Holiday gift for my hygienist?
I’m pretty sure my eyebrows frowned in a WHAT YOU TALKIN’ ‘BOUT, WILLIS kind of way. But because she wasn’t really listening, she continued. “You can place another piece across it, to form an X if you’re worried it won’t be strong enough. It really works.”
I must’ve been scowling fiercely enough that she finally understood me, because she elaborated, “For the mouth breathing? Right?”
WAIT. You couldn’t remember that I prefer cinnamon toothpaste to mint, but you immediately think of me as a mouth-breather upon sight?
Also? You didn’t think the appropriate solution was to try to get me to breathe better through my nose? You went straight to pinning my mouth shut?

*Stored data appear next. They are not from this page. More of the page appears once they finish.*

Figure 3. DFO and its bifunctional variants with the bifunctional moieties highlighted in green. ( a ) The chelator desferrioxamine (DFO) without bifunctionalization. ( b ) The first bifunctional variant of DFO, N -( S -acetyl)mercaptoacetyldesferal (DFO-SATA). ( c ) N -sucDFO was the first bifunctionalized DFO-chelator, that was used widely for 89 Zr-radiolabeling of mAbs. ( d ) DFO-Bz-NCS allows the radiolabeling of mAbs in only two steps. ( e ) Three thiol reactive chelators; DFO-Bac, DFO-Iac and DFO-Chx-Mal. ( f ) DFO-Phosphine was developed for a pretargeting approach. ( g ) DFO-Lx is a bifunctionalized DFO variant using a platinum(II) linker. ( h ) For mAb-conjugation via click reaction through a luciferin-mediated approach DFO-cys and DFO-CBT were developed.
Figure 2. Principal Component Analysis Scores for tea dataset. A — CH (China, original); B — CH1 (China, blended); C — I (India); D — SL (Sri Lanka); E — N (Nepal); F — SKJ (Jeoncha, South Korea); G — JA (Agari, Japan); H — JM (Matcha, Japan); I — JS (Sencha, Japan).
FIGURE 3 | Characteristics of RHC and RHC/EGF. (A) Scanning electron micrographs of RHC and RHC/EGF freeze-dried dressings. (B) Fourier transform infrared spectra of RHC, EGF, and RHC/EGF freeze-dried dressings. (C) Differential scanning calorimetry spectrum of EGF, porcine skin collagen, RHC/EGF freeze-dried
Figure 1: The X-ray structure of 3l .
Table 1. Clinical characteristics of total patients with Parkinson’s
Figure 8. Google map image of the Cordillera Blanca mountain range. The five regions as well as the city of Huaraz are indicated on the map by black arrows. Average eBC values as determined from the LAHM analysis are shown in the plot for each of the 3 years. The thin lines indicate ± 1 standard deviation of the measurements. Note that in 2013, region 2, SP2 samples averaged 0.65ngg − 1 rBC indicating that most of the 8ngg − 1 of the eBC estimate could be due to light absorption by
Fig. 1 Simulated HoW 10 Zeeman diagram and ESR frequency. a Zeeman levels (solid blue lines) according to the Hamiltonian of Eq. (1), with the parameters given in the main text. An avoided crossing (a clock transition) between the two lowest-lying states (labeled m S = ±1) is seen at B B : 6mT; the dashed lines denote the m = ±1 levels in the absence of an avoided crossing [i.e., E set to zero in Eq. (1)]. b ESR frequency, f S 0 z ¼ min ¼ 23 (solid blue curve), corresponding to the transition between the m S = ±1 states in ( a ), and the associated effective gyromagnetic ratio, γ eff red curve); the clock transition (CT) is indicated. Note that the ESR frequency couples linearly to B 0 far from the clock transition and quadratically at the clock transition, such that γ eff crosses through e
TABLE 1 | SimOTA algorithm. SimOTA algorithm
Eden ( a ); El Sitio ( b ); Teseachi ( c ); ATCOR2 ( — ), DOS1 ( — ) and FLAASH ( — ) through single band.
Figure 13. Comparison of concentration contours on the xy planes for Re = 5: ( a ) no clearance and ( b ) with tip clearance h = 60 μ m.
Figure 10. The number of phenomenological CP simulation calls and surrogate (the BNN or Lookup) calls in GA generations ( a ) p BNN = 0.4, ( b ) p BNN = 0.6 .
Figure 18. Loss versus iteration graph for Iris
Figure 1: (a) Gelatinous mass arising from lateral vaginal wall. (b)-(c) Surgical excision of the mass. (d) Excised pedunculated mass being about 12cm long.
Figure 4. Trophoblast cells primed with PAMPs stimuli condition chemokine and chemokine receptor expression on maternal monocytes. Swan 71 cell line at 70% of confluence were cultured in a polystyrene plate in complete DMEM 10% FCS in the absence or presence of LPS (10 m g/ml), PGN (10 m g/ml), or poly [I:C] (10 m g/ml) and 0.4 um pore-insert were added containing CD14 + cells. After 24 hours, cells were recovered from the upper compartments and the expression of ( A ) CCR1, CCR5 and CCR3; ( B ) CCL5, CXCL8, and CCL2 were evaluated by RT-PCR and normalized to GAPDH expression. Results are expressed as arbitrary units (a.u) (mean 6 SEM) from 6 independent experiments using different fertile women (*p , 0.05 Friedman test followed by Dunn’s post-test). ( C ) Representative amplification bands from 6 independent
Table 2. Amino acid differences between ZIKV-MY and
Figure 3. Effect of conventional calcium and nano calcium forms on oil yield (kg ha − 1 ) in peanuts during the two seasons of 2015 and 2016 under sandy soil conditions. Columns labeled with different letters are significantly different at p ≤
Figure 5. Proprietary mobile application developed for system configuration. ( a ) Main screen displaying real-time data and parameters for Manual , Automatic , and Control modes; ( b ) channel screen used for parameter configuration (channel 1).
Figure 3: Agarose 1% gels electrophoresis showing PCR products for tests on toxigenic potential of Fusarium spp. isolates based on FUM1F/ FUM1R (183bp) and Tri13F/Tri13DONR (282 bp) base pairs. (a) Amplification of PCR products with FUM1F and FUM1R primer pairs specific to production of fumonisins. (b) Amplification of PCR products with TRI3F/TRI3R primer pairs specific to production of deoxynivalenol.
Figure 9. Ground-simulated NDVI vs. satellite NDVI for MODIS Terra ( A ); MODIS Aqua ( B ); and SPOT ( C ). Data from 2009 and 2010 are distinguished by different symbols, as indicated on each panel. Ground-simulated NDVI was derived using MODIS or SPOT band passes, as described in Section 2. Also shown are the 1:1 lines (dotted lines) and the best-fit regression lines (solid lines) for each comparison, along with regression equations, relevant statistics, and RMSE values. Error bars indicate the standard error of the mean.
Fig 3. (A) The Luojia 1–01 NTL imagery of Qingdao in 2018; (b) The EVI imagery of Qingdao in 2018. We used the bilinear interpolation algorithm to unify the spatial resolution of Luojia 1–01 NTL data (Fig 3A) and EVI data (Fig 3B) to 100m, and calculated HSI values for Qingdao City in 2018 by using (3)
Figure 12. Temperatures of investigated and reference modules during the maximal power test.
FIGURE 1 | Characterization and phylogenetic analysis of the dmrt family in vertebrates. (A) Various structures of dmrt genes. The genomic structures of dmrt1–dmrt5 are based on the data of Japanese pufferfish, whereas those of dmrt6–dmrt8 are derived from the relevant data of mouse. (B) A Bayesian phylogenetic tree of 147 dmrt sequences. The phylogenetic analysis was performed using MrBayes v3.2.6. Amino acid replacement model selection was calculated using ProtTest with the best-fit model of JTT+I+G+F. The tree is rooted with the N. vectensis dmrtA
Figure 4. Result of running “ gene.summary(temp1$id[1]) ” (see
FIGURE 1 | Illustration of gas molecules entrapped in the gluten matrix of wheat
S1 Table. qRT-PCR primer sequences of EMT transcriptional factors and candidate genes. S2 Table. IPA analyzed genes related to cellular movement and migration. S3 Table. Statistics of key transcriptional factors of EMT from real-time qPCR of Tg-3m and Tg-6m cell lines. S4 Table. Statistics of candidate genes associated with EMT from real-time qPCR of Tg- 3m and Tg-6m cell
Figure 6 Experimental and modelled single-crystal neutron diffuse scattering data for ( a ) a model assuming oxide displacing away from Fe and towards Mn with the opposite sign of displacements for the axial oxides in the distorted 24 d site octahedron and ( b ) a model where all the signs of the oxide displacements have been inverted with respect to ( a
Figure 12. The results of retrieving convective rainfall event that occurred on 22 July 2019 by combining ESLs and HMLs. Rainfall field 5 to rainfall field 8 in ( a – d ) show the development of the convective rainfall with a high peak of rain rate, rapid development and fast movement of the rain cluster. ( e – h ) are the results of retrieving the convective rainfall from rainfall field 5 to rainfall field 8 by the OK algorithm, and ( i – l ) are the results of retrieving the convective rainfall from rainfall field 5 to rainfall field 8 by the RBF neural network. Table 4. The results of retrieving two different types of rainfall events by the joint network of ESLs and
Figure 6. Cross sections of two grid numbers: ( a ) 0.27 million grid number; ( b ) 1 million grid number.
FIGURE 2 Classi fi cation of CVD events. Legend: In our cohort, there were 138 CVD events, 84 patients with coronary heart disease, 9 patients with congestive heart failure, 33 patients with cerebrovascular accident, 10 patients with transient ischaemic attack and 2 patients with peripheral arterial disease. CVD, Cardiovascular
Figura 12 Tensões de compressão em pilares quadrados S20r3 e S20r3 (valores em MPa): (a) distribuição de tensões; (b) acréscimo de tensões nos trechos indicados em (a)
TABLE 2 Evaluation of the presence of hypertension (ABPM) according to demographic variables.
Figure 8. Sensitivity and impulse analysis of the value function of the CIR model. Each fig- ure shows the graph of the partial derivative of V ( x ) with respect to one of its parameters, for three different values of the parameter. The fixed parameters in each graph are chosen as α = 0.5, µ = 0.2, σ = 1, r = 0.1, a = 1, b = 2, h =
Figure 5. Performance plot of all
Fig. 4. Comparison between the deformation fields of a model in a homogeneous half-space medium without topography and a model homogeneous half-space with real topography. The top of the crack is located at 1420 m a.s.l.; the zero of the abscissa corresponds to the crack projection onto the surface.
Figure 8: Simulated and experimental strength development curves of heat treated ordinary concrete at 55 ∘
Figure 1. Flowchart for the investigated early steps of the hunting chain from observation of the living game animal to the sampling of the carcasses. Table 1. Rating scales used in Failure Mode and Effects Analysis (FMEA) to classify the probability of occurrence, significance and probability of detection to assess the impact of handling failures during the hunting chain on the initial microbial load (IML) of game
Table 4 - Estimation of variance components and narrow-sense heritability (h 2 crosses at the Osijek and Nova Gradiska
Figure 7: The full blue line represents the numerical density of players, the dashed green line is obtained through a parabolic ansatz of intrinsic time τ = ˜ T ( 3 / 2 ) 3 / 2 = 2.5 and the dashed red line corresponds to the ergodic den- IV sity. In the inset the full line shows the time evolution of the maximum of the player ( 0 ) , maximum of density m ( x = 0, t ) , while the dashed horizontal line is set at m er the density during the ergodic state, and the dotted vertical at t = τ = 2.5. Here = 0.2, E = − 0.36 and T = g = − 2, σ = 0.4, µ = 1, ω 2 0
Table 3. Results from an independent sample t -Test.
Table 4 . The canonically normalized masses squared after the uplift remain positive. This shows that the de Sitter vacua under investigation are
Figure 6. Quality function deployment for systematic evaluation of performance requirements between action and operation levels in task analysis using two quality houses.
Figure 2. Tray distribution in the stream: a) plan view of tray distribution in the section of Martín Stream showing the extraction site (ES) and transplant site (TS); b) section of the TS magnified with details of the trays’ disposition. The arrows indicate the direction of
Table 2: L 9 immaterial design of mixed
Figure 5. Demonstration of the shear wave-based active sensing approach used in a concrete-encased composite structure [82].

What if I have a deviated septum or something? What if I CAN’T breathe through my nose? Are you trying to kill me, lady???
About that time, I started to look around nervously, eyeing the sharp dental tools. Was it really safe for this lady to essentially be armed with ice picks? What kind of screening process did they use around here? Did they know she tapes her mouth shut and looks like Frankenstein when she’s not in the office?
Or maybe that’s part of the master plan. Perhaps after they’ve busted a person in three lies, they decide it’s time for emotional waterboarding?
In any case, it beats flossing. So… I guess I’m good for another six months.